Page MenuHomeSoftware Heritage

swh-scanner: add support for local DB of known SWHIDs
Closed, MigratedEdits Locked

Description

We want to allow using swh-scanner with a local DB of known SWHID, as an alternative to using the Web API over the net.

Use cases for this are: (1) reproducibility of benchmarks/experiments done with swh-scanner (as with this feature it will be possible to "freeze" the archive state); (2) real use of swh-scanner without having to go through the net, which is a requirement in several enterprise settings (this will require having a full list of known SWHIDs locally, but it's technically doable).

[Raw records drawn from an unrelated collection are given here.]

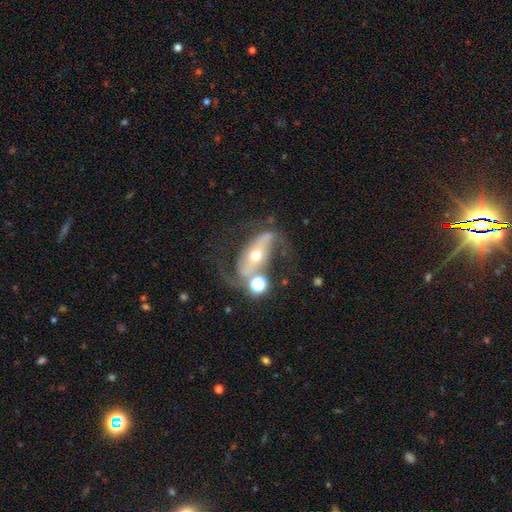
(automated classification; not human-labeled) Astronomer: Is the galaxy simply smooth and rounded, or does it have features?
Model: featured or disk — 82%.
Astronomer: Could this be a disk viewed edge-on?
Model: no — 94%.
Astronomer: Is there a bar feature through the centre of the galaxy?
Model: strong — 42% (runner-up: no, 32%).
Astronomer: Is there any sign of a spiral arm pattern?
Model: yes — 91%.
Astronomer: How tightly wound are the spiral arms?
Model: loose — 51% (runner-up: medium, 38%).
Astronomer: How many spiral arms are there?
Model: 2 — 89%.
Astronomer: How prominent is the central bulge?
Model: moderate — 63%.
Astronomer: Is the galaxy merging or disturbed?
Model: none — 55%.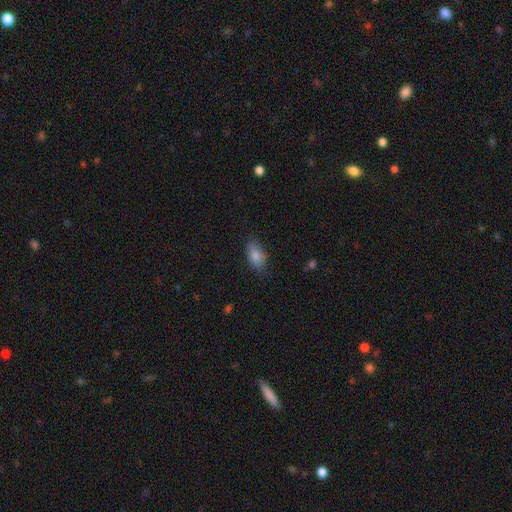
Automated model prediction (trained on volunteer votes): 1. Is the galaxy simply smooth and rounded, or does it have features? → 84% smooth, 9% featured or disk, 8% star or artifact.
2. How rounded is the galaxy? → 91% in between, 5% round, 5% cigar-shaped.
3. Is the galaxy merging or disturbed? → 76% none, 18% minor disturbance, 4% major disturbance, 1% merger.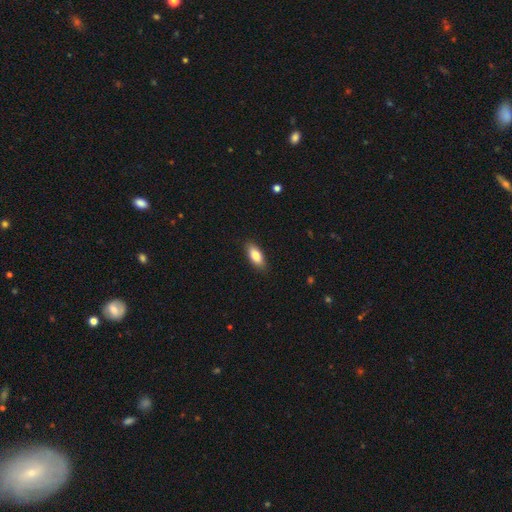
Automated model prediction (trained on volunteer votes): Smooth or featured? smooth (83%)
How rounded? in between (84%)
Merging? none (88%)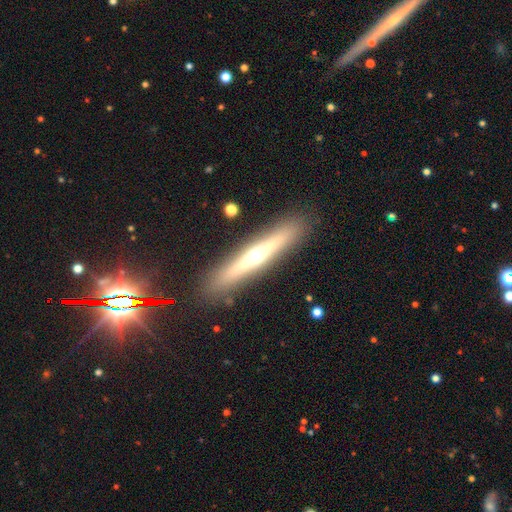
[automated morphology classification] The model was most divided on "smooth or featured": featured or disk: 65%, smooth: 27%, star or artifact: 7%. More confident: edge-on disk — yes (95%); merging — none (89%); edge-on bulge — rounded (88%).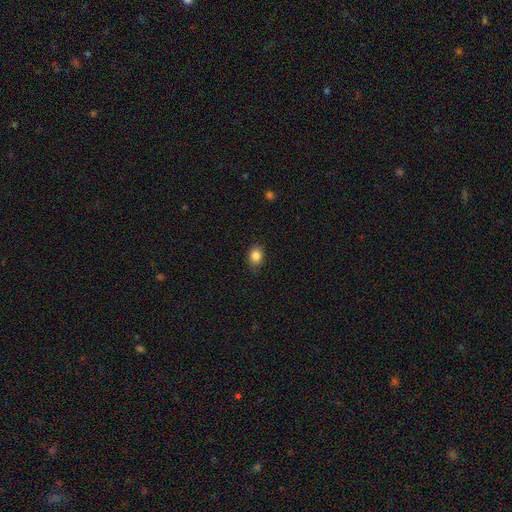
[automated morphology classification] This is clearly a smooth galaxy (86%). How rounded: possibly in between (58%). Merging: clearly none (82%).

The blueprint for an initial implementation of this feature is as follows:

  1. a batch importer that will take as input a list of textual SWHIDs (from a local file or standard input) and produce a sqlite database containing a single table of known SWHIDs (with an index)
  2. a new simple HTTP service implementing an API compatible with the official Web API, but implementing only the /known endpoint

In terms of user interface, the proposal is to introduce a new CLI sub command swh scanner db, which in turn will have two subcommands:

  1. swh scanner db import [--input SWHID_LIST.txt] [--output SWHID_DB.sqlite]: it will read SWHID_LIST.txt (or stdin, if - is given) and create the sqlite db in SWHID_DB.sqlite
  2. swh scanner db serve SWHID_DB.sqlite: it will start the API service using SWHID_DB.sqlite as sqlite DB containing the list of known SWHIDs (generated using step (1))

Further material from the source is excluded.